Summary: “How to Write Quickly...” by John Wentworth

Link post

This is part of my “research” series.

Wentworth, John S. How To Write Quickly While Maintaining Epistemic Rigor. LessWrong (blog), August 28, 2021. https://​​www.lesswrong.com/​​posts/​​Psr9tnQFuEXiuqGcR/​​how-to-write-quickly-while-maintaining-epistemic-rigor. Accessed 2022-04-08.

Why

“How To Write Quickly While Maintaining Epistemic Rigor” sounds like a gift-wrapped solution to my research question. I didn’t know the author, but I had to read this.

In one paragraph

Share partial results. While thorough research takes forever, you don’t need to do it all in one go, or even all yourself.

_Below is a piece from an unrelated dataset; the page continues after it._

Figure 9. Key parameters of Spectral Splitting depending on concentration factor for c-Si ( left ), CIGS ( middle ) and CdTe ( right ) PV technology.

Correct conclusions matter, but writing something that can be evaluated, criticized, and integrated with new evidence matters more.

Table of Contents

(0 Introduction)
1 It's about the process, not the conclusion
2 Correctly conveying uncertainty
3 So should I stop researching my claims?
4 Bad habits
5 Takeaway

An alternative outline

Broadly, how this article reads from my perspective.

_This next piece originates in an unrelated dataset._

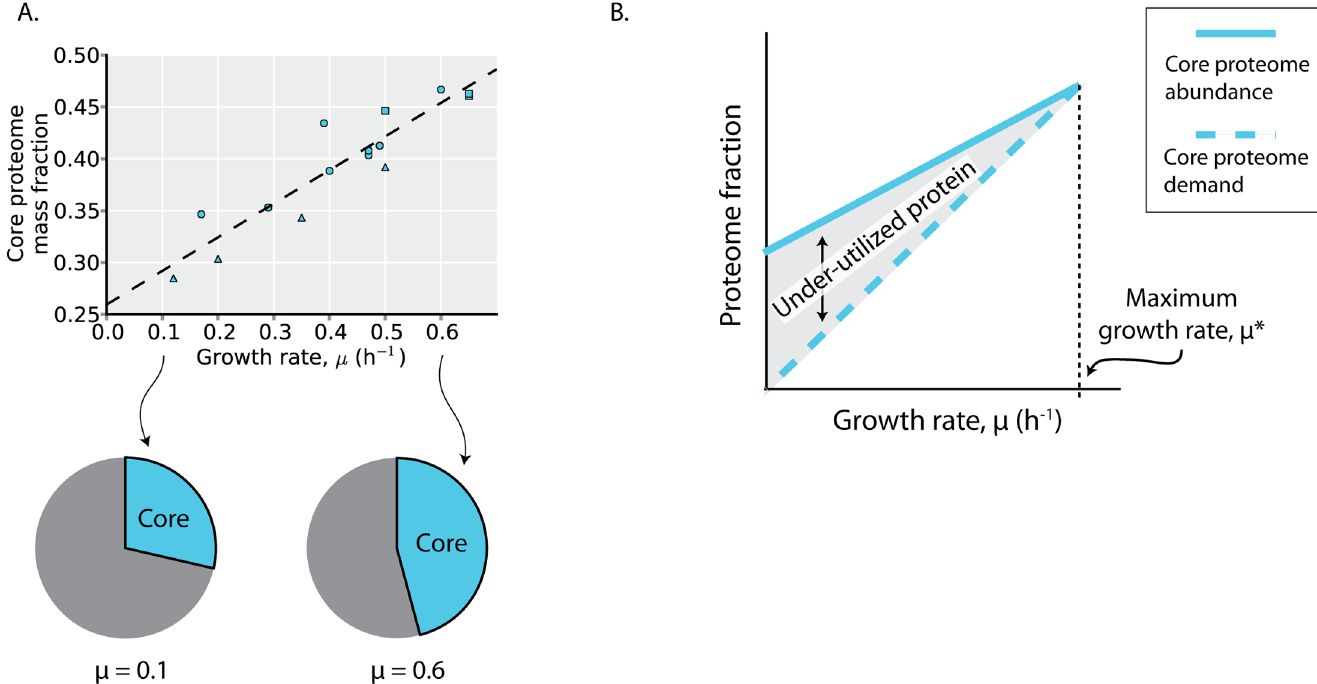
Fig 5. The core proteome is under-utilized. ( A ) The core proteome mass fraction plotted as a function of growth rate in the profiled environments. The dashed line is a linear regression (y = 0.33 x + 0.26, r 2 = 0.85, p < 10 − 5 ). Point shape indicates environment type (carbon source batch cultures = circles, glucose-limited chemostat cultures = triangles, stress conditions = squares). ( B ) Depicted is a depiction of how the expression trends of the core proteome result in under-utilized protein. The core proteome abundance (solid line) is expressed at a level above its demands for growth (dashed line) at lower growth rates, resulting in under-utilized protein and a growth rate-dependent change in in vivo enzyme activity (Fig 1D). These growth rate- dependent changes have been experimentally demonstrated for ribosomal proteins [13,14].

1 Motivation: crippling self-doubt (s0)
2 Transparency and extensibility (ss 1, 2)
3 Scope of the advice
    3.1 Transparency is no substitue for research (s3)
    3.2 This is anti-persuasive advice (ss 4, 5)

Highlights

The good, the bad, and the extremely revealing. Direct quotations in no particular order. Some of these ideas may not be discussed at length, but it still seemed worthwhile to put them here.

Motivation

There’s this trap people fall into when writing [...] They have a good idea, or an interesting belief, or a cool model. [...] So they go looking for evidence [...] and soon end up down a research rabbit hole. Eventually, they give up and never actually publish the piece.

(s0)

Perfecting the Art

As much as possible, I want to show the actual process by which I reached that conclusion. If my process is good, this will better enable others to copy the best parts of it. If my process is bad, I can get feedback on it directly.

(s1)

Path dependence

Correct predictions before looking at the data are much more surprising (and thus stronger evidence) than correct predictions after looking at the data.

[T]he amount of uncertainty I should assign [to my conclusion] depends on the details of my process. It depends on the path by which I reached the conclusion.

(s2)

Scope

Obviously researching claims still has lots of value. But you should not let uncertainty stop you from writing things up and sharing them.

(s3)

It’s been pointed out before that most high-schools teach a writing style in which the main goal is persuasion or debate. Arguing only one side of a case is encouraged. It’s an absolutely terrible habit [...]

(s4, emphasis in the original)

In academia-land, there’s a norm of collegiality [...] People calibrate their feedback based on context and relationship. Here, relationship is lacking and context is provided only by the content of the post itself. I think we’re missing a lot of the information and incentives that motivate care in presentation and care in response.

(comment by AllAmericanBreakfast)

General commentary

This article is less a guide to writing quickly, and more a description of an unusual mode of communication. The one issue I have with it is that its scope is not entirely clear. That this is not advice on writing persuasively is clear enough, but claiming that writing persuasively is “a bad habit” cannot be a general truth. So when is persuasiveness a bad habit? When is the advice applicable? I think the expression “epistemic rigor” is doing a lot of heavy lifting here. It describes the result, but also the context. Arguably, the post’s advice is most useful when you are writing to yourself.